### TASK
Retype only the lines running from the beginning of the entries below to the line with "helder in de communicatie. Werken netjes en", both included. Do not include pictures.

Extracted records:
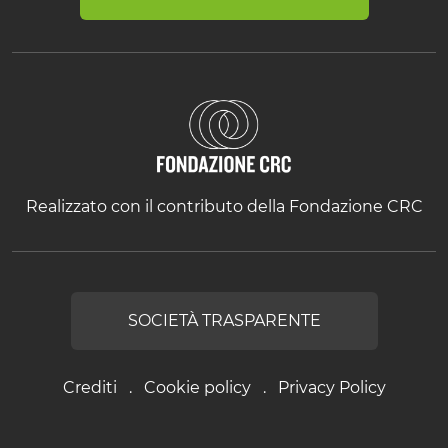
Realizzato con il contributo della Fondazione CRC
SOCIETÀ TRASPARENTE
Crediti
Cookie policy
Privacy Policy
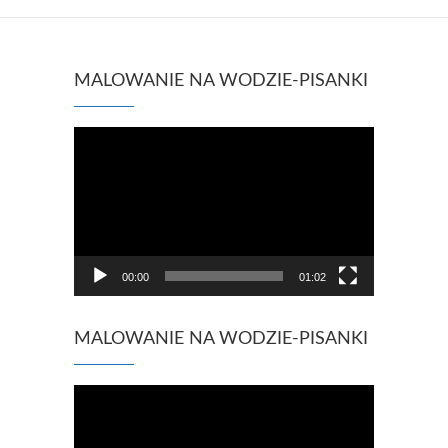
MALOWANIE NA WODZIE-PISANKI
Odtwarzacz
video
00:00
01:02
MALOWANIE NA WODZIE-PISANKI
Odtwarzacz
video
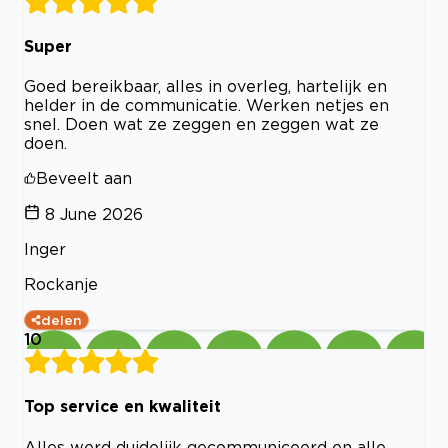
Super
Goed bereikbaar, alles in overleg, hartelijk en
helder in de communicatie. Werken netjes en
snel. Doen wat ze zeggen en zeggen wat ze
doen.
Beveelt aan
8 June 2026
Inger
Rockanje
delen
10
Top service en kwaliteit
Alles werd duidelijk gecommuniceerd en alle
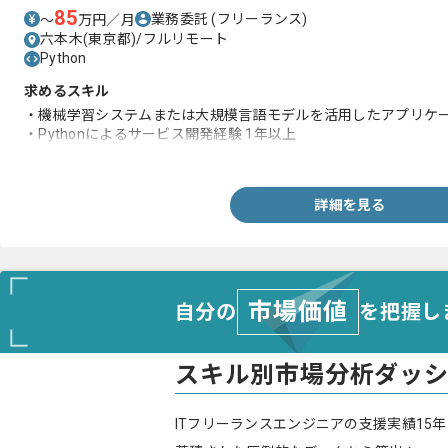
85
業務委託
(フリーランス)
〜
万円／月
六本木(東京都)/フルリモート
Python
求めるスキル
・機械学習システムまたは大規模言語モデルを活用したアプリケー
・Pythonによるサービス開発経験 1年以上
・チーム開発経験、クラウドプラットフォームでの開発・運用経験
詳細を見る
市場価値
自分の
を把握し
スキル別市場分析ダッ
ITフリーランスエンジニアの支援実績15年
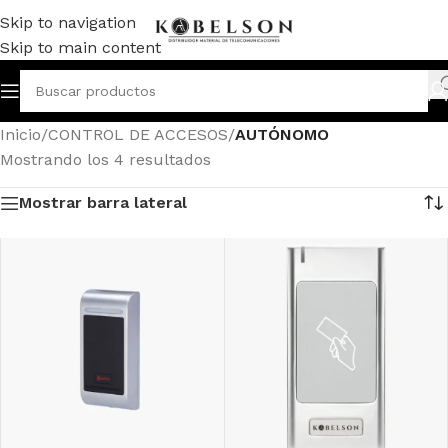
Skip to navigation
Skip to main content
Inicio
/
CONTROL DE ACCESOS
/
AUTÓNOMO
Mostrando los 4 resultados
Mostrar barra lateral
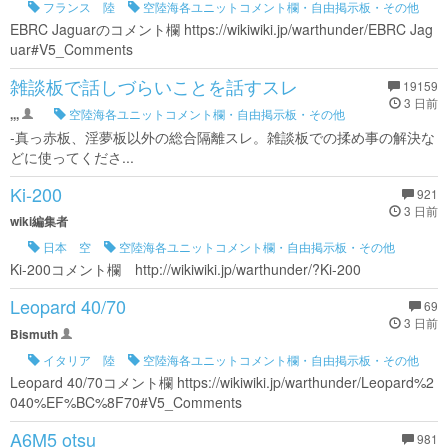
フランス 陸
空陸海各ユニットコメント欄・自由掲示板・その他
EBRC Jaguarのコメント欄 https://wikiwiki.jp/warthunder/EBRC Jag
uar#V5_Comments
雑談板で話しづらいことを話すスレ
19159
3 日前
,,,
空陸海各ユニットコメント欄・自由掲示板・その他
-真っ赤板、淫夢板以外の総合隔離スレ。雑談板での揉め事の解決な
どに使ってくださ...
Ki-200
921
3 日前
wiki編集者
日本 空
空陸海各ユニットコメント欄・自由掲示板・その他
Ki-200コメント欄 http://wikiwiki.jp/warthunder/?Ki-200
Leopard 40/70
69
3 日前
Bismuth
イタリア 陸
空陸海各ユニットコメント欄・自由掲示板・その他
Leopard 40/70コメント欄 https://wikiwiki.jp/warthunder/Leopard%2
040%EF%BC%8F70#V5_Comments
A6M5 otsu
981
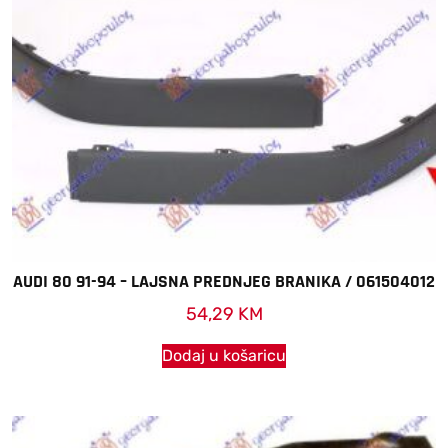
AUDI 80 91-94 – LAJSNA PREDNJEG BRANIKA / 061504012
54,29
KM
Dodaj u košaricu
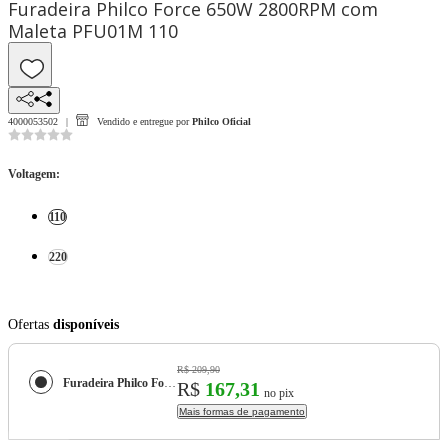
Furadeira Philco Force 650W 2800RPM com
Maleta PFU01M 110
4000053502
Vendido e entregue por
Philco Oficial
Voltagem
:
110
220
Ofertas
disponíveis
R$ 209,90
Furadeira Philco Force 650W 2800RPM com Maleta PFU01M
R$
167,31
no pix
Mais formas de pagamento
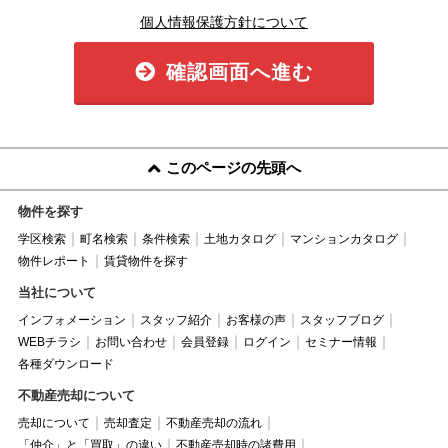
個人情報保護方針について
確認画面へ進む
このページの先頭へ
物件を探す
学区検索
町名検索
条件検索
土地カタログ
マンションカタログ
物件レポート
賃貸物件を探す
当社について
インフォメーション
スタッフ紹介
お客様の声
スタッフブログ
WEBチラシ
お問い合わせ
会員登録
ログイン
セミナー情報
各種ダウンロード
不動産売却について
売却について
売却査定
不動産売却の流れ
「仲介」と「買取」の違い
不動産売却時の諸費用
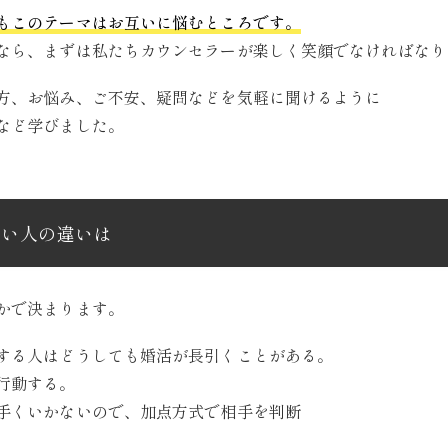
もこのテーマはお互いに悩むところです。
なら、まずは私たちカウンセラーが楽しく笑顔でなければなり
方、お悩み、ご不安、疑問などを気軽に聞けるように
など学びました。
ない人の違いは
かで決まります。
する人はどうしても婚活が長引くことがある。
行動する。
手くいかないので、加点方式で相手を判断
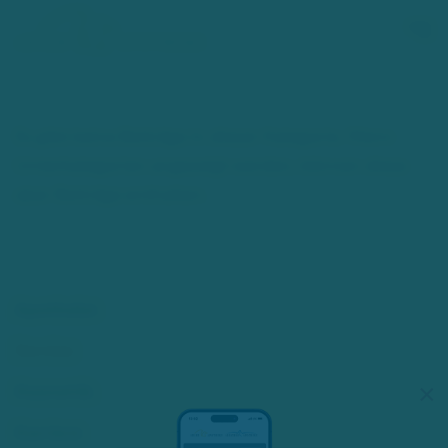
Zum Hauptinhalt springen
Es gibt keine Beiträge in dieser Kategorie. Wenn
Unterkategorien angezeigt werden, können diese
aber Beiträge enthalten.
Apotheke
Service
Kosmetik
×
Karriere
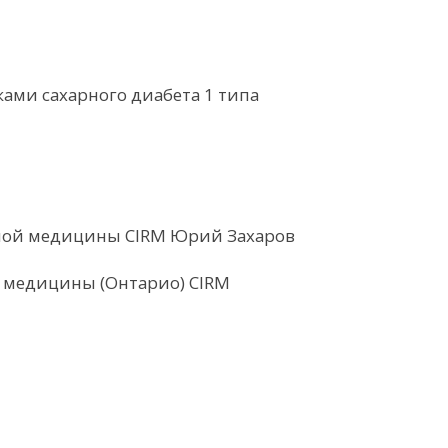
ами сахарного диабета 1 типа
ной медицины CIRM Юрий Захаров
 медицины (Онтарио) CIRM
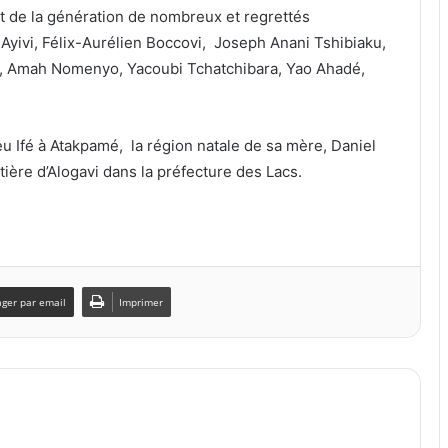
it de la génération de nombreux et regrettés
d Ayivi, Félix-Aurélien Boccovi, Joseph Anani Tshibiaku,
, Amah Nomenyo, Yacoubi Tchatchibara, Yao Ahadé,
eu Ifé à Atakpamé, la région natale de sa mère, Daniel
ère d’Alogavi dans la préfecture des Lacs.
ager par email
Imprimer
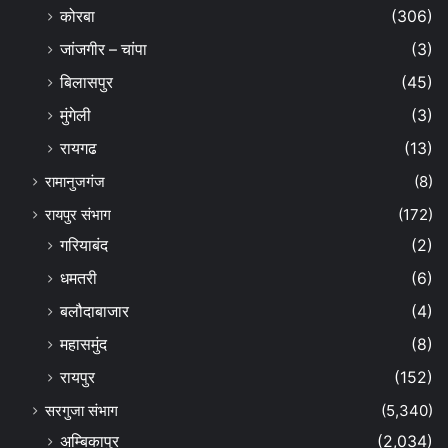
कोरबा
(306)
जांजगीर – चांपा
(3)
बिलासपुर
(45)
मुंगेली
(3)
रायगढ
(13)
रामानुजगंज
(8)
रायपुर संभाग
(172)
गरियाबंद
(2)
धमतरी
(6)
बलौदाबाजार
(4)
महासमुंद
(8)
रायपुर
(152)
सरगुजा संभाग
(5,340)
अम्बिकापुर
(2,034)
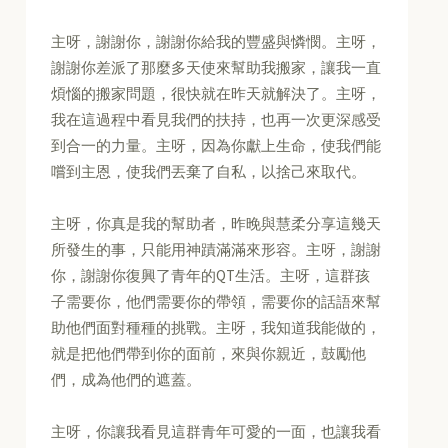
主呀，謝謝你，謝謝你給我的豐盛與憐憫。主呀，
謝謝你差派了那麼多天使來幫助我搬家，讓我一直
煩惱的搬家問題，很快就在昨天就解決了。主呀，
我在這過程中看見我們的扶持，也再一次更深感受
到合一的力量。主呀，因為你獻上生命，使我們能
嚐到主恩，使我們丟棄了自私，以捨己來取代。
主呀，你真是我的幫助者，昨晚與慧柔分享這幾天
所發生的事，只能用神蹟滿滿來形容。主呀，謝謝
你，謝謝你復興了青年的QT生活。主呀，這群孩
子需要你，他們需要你的帶領，需要你的話語來幫
助他們面對種種的挑戰。主呀，我知道我能做的，
就是把他們帶到你的面前，來與你親近，鼓勵他
們，成為他們的遮蓋。
主呀，你讓我看見這群青年可愛的一面，也讓我看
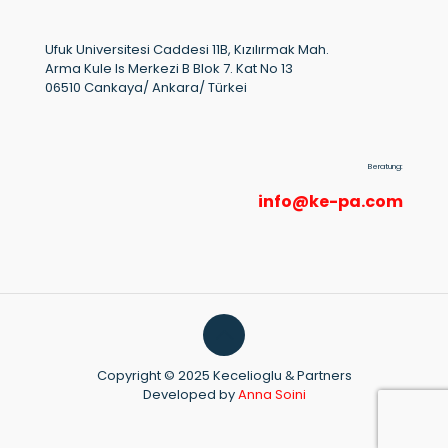
Ufuk Universitesi Caddesi 11B, Kızılırmak Mah.
Arma Kule Is Merkezi B Blok 7. Kat No 13
06510 Cankaya/ Ankara/ Türkei
Beratung:
info@ke-pa.com
Copyright © 2025 Kecelioglu
&
Partners
Developed by
Anna Soini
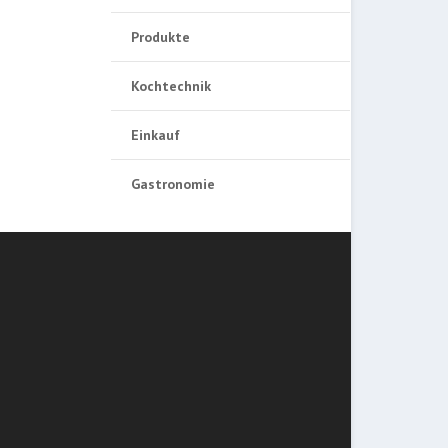
Produkte
Kochtechnik
Einkauf
Gastronomie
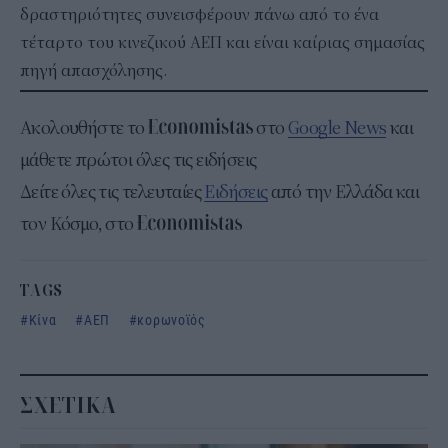
δραστηριότητες συνεισφέρουν πάνω από το ένα
τέταρτο του κινεζικού ΑΕΠ και είναι καίριας σημασίας
πηγή απασχόλησης.
Ακολουθήστε το
στο
Google News
και
μάθετε πρώτοι όλες τις ειδήσεις
Δείτε όλες τις τελευταίες
Ειδήσεις
από την Ελλάδα και
τον Κόσμο, στο
TAGS
Κίνα
ΑΕΠ
κορωνοϊός
ΣΧΕΤΙΚΑ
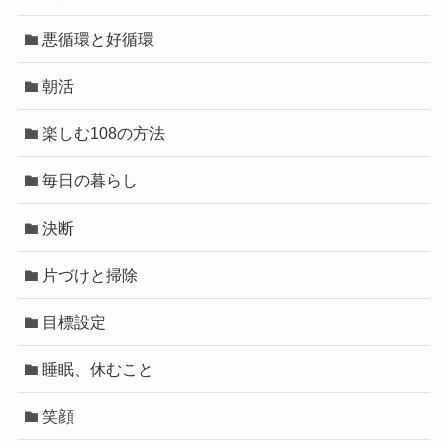
悪循環と好循環
朝活
楽しむ108の方法
毎日の暮らし
決断
片づけと掃除
目標設定
睡眠、休むこと
笑顔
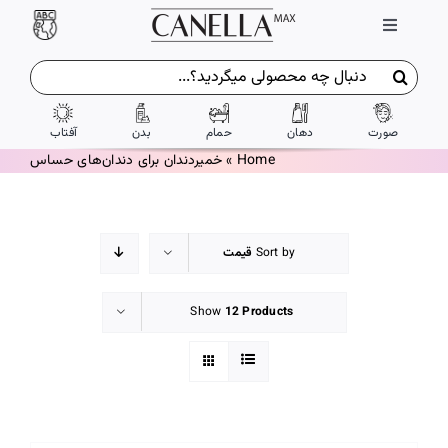
Ski
Toggle
t
Navigation
conten
جستجو
ورود / ثبت نام
برای:
صورت
دهان
حمام
بدن
آفتاب
تماس با ما
Home
»
خمیردندان برای دندان‌های حساس
درباره ما
Sort by
قیمت
شرایط و ضوابط
Show
12 Products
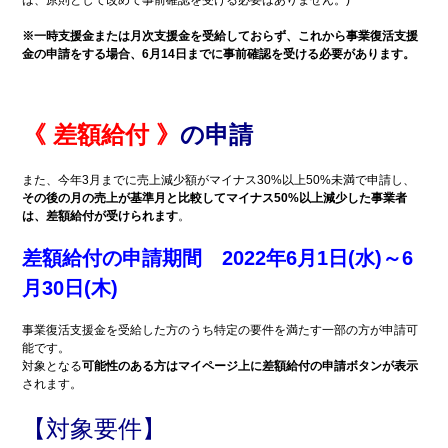
歴史
コ
アー
ミュ
※一時支援金または月次支援金を受給しておらず、これから事業復活支援
カイ
ニ
ブ映
ケー
金の申請をする場合、6月14日までに事前確認を受ける必要があります。
像
ショ
ン広
場
《 差額給付 》
の申請
子
浦
育
添
て
の
特
不
また、今年3月までに売上減少額がマイナス30%以上50%未満で申請し、
集
動
その後の月の売上が基準月と比較してマイナス50%以上減少した事業者
産
は、差額給付が受けられます
。
地域
地
差額給付の申請期間
2022年6月1日(水)～6
のイ
震
ベン
情
月30日(木)
ト・
報
催物
特別イ
事業復活支援金を受給した方のうち特定の要件を満たす一部の方が申請可
ンタ
能です。
ビュー
対象となる
可能性のある方はマイページ上に差額給付の申請ボタンが表示
されます。
食
てぃー
べ
だぬ
歩
ふぁー
【対象要件】
き
通信
情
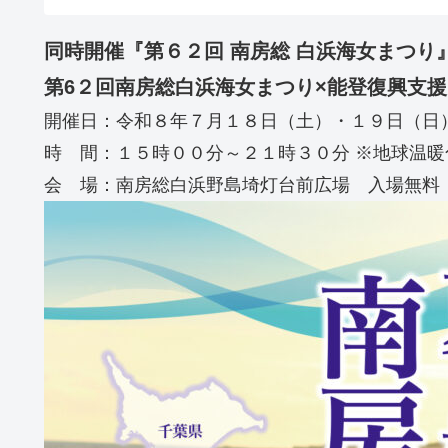
同時開催『第６２回 南房総 白浜海女まつり
第6２回南房総白浜海女まつり×能登復興支援まるグ
開催日：令和８年７月１８日（土）・１９日（日
時 間：１５時００分～２１時３０分 ※地球温
会 場：南房総白浜野島埼灯台前広場 入場無料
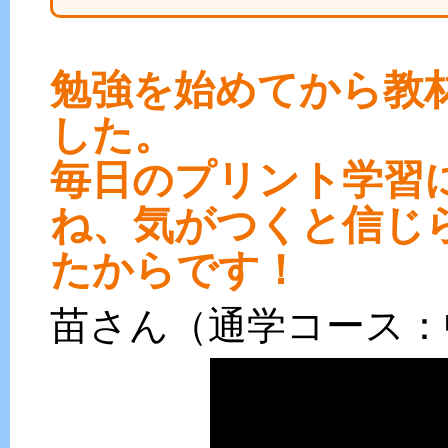
勉強を始めてから教
した。
毎日のプリント学習
ね、気がつくと信じ
たからです！
苗さん（通学コース：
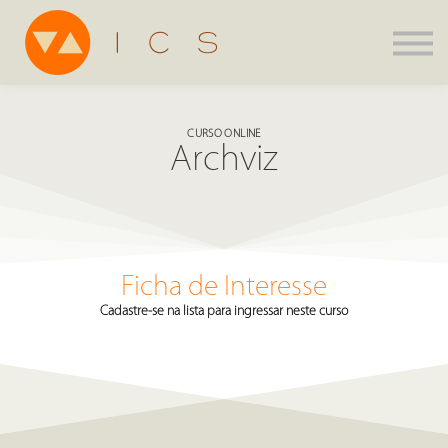
Assinatura
Parcerias
Agenda
CURSO ONLINE
ICS Store
Archviz
Entrar
Criar Conta
Ficha de Interesse
Cadastre-se na lista para ingressar neste curso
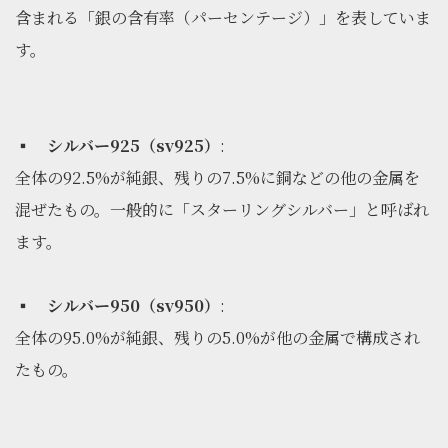
含まれる「銀の含有率（パーセンテージ）」を表していま
す。
▪
シルバー925（sv925）
:
全体の92.5%が純銀、残りの7.5%に銅などの他の金属を
混ぜたもの。一般的に「スターリングシルバー」と呼ばれ
ます。
▪
シルバー950（sv950）
:
全体の95.0%が純銀、残りの5.0%が他の金属で構成され
たもの。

### OUTPUT
Realizzato con il contributo della Fondazione CRC
SOCIETÀ TRASPARENTE
Crediti
Cookie policy
Privacy Policy
MALOWANIE NA WODZIE-PISANKI
Odtwarzacz
video
00:00
01:02
MALOWANIE NA WODZIE-PISANKI
Odtwarzacz
video
Super
Goed bereikbaar, alles in overleg, hartelijk en
helder in de communicatie. Werken netjes en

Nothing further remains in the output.